Starting Wednesday, December 8th, there will be no more dancing in Berlin's infamous clubs.
The decision follows the ruling by the German Government that nightclubs in states where the Covid-19 infection rate exceeds 350 new infections per 100,000 people must close. Currently, the rate in Berlin is at about 361 new infections per 100,000 people.
Due to ongoing legal proceedings, the Senate of Berlin is unable to order the club's closure - leading to the implementation of the Footloose-inspired legislation.
The new restrictions come as Germany faces record-high infection rates, with more than 70,000 cases recorded this past Friday (December 3rd). Clubs have already been forced to close in the state of Bavaria, another area with high infection rates.

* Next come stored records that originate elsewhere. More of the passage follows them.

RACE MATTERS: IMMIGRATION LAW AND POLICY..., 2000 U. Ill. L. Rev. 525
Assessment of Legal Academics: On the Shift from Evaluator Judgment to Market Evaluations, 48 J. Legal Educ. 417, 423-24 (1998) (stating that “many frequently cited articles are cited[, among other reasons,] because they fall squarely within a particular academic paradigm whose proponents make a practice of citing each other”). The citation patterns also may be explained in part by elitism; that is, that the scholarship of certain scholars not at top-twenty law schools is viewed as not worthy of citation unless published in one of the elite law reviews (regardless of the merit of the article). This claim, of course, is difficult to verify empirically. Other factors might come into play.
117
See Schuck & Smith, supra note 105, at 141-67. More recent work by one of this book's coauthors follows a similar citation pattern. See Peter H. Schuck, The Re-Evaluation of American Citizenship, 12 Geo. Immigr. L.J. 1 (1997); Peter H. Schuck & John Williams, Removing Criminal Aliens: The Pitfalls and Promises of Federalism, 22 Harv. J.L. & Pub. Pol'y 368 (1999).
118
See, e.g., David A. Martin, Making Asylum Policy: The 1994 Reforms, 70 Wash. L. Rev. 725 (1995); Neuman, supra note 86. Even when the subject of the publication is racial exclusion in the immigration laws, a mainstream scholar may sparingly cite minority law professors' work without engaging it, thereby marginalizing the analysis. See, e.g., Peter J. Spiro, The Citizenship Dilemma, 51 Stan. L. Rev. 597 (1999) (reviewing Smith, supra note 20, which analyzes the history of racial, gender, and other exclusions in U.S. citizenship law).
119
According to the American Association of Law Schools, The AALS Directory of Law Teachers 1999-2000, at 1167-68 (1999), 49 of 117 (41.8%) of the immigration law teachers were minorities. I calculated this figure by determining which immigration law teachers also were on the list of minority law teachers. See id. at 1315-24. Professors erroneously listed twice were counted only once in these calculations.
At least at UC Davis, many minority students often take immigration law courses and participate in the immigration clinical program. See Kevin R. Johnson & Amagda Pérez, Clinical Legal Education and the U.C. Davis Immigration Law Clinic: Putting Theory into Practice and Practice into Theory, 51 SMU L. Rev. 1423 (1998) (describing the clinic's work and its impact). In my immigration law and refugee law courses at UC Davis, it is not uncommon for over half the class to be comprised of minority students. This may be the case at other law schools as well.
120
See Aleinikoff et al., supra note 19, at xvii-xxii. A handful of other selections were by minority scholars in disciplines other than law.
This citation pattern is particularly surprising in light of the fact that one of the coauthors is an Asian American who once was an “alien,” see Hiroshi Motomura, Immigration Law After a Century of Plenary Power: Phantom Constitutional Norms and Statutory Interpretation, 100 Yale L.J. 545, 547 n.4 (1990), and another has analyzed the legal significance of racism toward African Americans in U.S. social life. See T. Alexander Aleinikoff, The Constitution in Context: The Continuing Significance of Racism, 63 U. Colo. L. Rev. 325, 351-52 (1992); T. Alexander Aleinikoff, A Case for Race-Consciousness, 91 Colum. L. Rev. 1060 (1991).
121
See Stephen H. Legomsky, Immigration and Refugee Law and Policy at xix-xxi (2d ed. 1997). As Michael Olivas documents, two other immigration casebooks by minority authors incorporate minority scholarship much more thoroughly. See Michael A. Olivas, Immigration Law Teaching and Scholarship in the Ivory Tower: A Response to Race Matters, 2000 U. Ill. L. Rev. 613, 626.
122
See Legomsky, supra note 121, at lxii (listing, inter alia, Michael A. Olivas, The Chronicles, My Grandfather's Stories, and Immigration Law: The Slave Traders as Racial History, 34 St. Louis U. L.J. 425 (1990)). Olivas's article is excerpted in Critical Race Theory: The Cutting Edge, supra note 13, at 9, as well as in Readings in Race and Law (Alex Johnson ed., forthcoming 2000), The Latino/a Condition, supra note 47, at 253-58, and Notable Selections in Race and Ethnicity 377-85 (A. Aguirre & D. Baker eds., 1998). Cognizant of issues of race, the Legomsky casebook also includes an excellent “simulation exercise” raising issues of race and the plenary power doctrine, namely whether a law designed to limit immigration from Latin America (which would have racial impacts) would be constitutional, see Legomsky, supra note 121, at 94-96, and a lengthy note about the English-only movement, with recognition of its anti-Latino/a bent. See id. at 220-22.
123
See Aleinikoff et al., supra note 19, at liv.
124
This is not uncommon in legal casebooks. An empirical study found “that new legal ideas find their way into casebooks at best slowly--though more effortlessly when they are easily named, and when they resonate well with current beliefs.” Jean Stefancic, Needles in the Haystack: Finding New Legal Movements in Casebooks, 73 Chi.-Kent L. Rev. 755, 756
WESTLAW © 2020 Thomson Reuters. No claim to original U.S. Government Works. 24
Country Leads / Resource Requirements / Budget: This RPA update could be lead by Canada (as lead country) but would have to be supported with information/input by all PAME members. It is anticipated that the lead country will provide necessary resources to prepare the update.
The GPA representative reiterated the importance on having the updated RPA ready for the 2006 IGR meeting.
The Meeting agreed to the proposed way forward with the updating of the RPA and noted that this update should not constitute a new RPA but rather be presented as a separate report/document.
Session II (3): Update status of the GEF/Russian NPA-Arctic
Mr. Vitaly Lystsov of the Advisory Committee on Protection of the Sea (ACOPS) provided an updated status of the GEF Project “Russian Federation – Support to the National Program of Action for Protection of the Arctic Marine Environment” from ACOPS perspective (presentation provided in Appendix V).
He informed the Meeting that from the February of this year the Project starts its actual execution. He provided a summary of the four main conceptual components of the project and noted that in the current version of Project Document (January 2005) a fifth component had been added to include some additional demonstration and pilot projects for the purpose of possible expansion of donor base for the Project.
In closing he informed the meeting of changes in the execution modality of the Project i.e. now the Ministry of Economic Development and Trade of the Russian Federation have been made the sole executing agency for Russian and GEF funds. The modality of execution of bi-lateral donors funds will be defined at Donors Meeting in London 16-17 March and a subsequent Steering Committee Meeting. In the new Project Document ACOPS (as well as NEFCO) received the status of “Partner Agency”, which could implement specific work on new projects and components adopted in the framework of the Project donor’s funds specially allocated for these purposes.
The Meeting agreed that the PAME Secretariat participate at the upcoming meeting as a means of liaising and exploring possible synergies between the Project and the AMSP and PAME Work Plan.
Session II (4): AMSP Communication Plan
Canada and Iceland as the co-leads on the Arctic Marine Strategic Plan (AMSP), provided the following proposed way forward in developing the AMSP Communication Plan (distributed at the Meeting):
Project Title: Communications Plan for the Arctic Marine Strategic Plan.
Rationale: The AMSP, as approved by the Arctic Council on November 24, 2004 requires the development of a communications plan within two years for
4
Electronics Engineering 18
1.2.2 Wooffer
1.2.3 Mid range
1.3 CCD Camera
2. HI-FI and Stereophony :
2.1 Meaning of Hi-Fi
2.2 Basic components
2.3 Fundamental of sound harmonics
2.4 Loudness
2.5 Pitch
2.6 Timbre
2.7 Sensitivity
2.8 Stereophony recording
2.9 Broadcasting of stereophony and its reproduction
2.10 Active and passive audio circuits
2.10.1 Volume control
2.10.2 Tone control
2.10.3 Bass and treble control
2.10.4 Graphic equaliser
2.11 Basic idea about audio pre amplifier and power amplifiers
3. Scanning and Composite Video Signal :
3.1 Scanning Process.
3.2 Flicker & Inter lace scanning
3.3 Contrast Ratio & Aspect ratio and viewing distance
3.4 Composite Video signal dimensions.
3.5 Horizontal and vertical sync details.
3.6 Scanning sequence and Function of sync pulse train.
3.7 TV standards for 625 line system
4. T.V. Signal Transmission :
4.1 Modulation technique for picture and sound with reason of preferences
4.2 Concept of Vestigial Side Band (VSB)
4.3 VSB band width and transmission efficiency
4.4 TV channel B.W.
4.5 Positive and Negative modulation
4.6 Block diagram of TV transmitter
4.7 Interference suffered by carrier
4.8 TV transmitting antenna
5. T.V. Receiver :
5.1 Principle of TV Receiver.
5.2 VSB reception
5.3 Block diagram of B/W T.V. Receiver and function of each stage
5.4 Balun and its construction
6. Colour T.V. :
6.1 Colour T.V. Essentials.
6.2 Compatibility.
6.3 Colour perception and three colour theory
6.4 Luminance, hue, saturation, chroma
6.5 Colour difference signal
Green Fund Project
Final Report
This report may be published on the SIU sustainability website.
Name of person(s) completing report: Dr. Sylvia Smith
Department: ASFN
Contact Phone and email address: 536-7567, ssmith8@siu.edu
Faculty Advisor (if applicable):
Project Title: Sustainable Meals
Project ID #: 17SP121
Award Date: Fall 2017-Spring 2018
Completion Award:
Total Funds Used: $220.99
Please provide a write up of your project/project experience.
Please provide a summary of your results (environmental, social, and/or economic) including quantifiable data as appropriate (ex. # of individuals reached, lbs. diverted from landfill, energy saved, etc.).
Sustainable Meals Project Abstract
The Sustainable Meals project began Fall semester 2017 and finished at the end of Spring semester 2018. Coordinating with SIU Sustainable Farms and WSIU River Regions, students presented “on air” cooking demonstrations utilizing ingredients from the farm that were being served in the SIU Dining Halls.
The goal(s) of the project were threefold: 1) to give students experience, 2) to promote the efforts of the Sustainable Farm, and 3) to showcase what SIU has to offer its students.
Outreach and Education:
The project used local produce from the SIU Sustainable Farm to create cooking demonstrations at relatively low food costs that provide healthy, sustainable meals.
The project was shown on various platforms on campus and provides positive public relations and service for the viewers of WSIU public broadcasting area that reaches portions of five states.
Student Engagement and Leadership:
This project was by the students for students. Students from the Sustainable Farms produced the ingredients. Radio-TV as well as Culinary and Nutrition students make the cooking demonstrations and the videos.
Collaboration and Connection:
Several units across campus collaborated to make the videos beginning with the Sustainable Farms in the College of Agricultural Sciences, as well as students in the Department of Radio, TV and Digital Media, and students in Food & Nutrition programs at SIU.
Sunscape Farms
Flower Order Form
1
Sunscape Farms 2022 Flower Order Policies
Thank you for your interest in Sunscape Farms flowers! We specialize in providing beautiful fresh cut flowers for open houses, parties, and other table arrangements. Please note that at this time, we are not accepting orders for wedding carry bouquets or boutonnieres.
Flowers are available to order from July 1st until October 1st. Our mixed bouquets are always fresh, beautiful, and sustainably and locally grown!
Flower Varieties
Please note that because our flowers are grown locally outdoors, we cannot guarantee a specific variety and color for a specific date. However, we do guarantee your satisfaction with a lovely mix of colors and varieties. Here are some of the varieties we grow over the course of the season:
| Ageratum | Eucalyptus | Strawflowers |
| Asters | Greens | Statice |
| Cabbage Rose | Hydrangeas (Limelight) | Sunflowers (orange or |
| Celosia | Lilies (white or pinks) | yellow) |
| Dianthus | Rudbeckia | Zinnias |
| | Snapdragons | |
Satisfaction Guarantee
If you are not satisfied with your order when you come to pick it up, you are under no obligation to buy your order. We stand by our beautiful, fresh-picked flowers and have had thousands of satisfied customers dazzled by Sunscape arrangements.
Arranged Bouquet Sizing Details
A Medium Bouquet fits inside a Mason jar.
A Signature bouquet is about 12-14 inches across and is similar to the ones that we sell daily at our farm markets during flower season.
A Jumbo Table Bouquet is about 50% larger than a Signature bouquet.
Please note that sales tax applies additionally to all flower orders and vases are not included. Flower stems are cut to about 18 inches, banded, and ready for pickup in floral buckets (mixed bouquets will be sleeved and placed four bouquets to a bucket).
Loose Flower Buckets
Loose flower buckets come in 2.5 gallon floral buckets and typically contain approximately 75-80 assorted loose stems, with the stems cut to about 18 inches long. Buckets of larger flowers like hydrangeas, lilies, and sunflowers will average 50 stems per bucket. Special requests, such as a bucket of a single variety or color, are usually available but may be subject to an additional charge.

Restaurants and bars will also be facing new restrictions affecting capacity and social distancing. The number of people able to attend large events has also been affected by the new legislation, with 5000 people allowed indoors and 10,000 people allowed outdoors.
Germany has a lower than average vaccination rate compared to much of Western Europe, with less than 70% of the population being fully vaccinated.
Clubs in the German capital have been operating at 50% capacity since Saturday, November 25th.
Other countries in Europe are also considering fresh legislation to curb the Fourth wave of the virus. In Ireland, clubs will be shut down again starting tomorrow (December 7th), while hospitality and live events will be operating at 50% capacity.
A number of artists have expressed their frustration against the new regulations, especially given that gigs returned to full capacity and nightclubs reopened a mere six weeks ago.